**WHAT TO PRODUCE**. Repeat all the lines below exactly, but omit the pictures.

Bounding box coordinate data
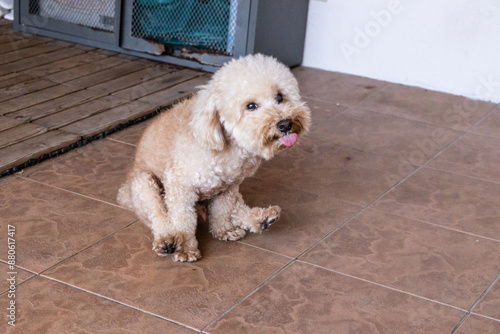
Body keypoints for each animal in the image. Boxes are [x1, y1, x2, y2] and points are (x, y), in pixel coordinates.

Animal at [118, 53, 310, 262]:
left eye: (279, 97)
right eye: (251, 106)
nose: (285, 124)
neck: (229, 148)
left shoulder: (228, 187)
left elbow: (223, 210)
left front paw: (223, 231)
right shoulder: (179, 186)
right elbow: (183, 220)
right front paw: (186, 248)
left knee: (237, 208)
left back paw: (262, 218)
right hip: (144, 183)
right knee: (159, 216)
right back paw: (167, 241)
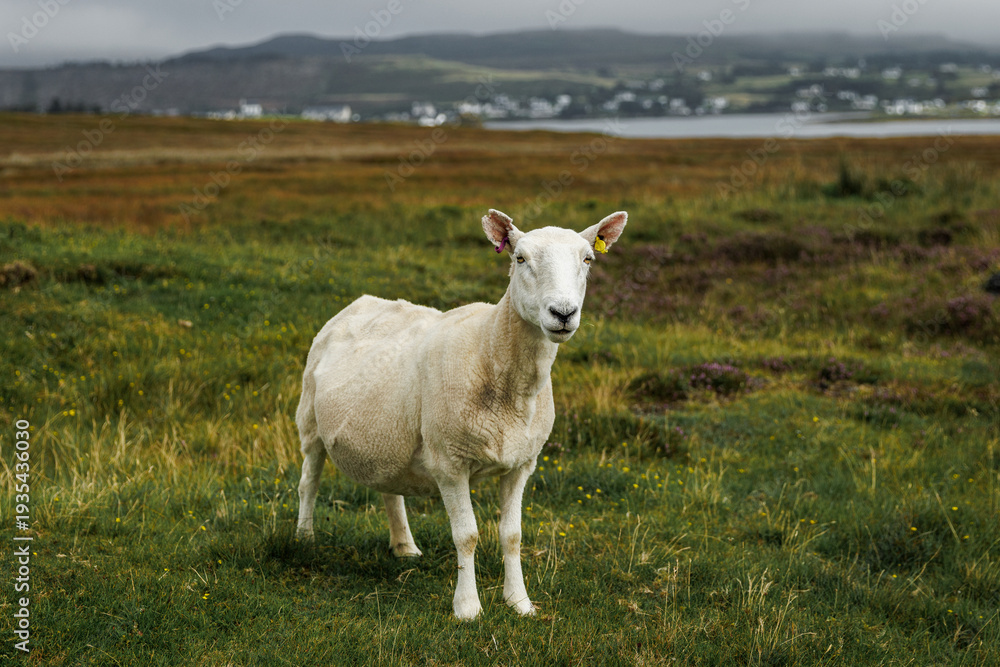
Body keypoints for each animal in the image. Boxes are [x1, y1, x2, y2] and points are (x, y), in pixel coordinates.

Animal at [295, 208, 627, 619]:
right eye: (520, 258)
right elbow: (466, 535)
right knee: (308, 481)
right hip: (310, 421)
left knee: (389, 488)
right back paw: (304, 538)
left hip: (388, 433)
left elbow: (512, 535)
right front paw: (468, 608)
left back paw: (404, 546)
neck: (491, 353)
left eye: (588, 259)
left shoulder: (522, 463)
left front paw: (520, 602)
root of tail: (362, 301)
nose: (563, 313)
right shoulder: (448, 462)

**OUTPUT FOR THIS EXERCISE**.
Body keypoints for each animal in the image. Boxes are [x1, y1, x2, y2] and points are (x, y), in pixel coordinates.

Animal at [118, 53, 310, 262]:
left eye: (279, 97)
right eye: (251, 106)
nose: (285, 124)
neck: (229, 148)
left shoulder: (228, 187)
left elbow: (223, 210)
left front paw: (223, 231)
right shoulder: (179, 186)
right elbow: (183, 220)
right front paw: (186, 248)
left knee: (237, 208)
left back paw: (262, 218)
right hip: (144, 183)
right knee: (159, 216)
right back paw: (167, 241)
Body keypoints for each animal in the image. Boxes are [x1, y1, x2, y2] and points are (x, y), in pixel coordinates.

Animal at [295, 208, 627, 619]:
right eye: (520, 258)
right elbow: (466, 535)
right knee: (308, 481)
right hip: (310, 421)
left knee: (389, 488)
right back paw: (304, 538)
left hip: (388, 433)
left elbow: (512, 535)
right front paw: (468, 608)
left back paw: (404, 546)
neck: (491, 353)
left eye: (588, 259)
left shoulder: (522, 463)
left front paw: (520, 602)
root of tail: (362, 301)
nose: (563, 313)
right shoulder: (448, 462)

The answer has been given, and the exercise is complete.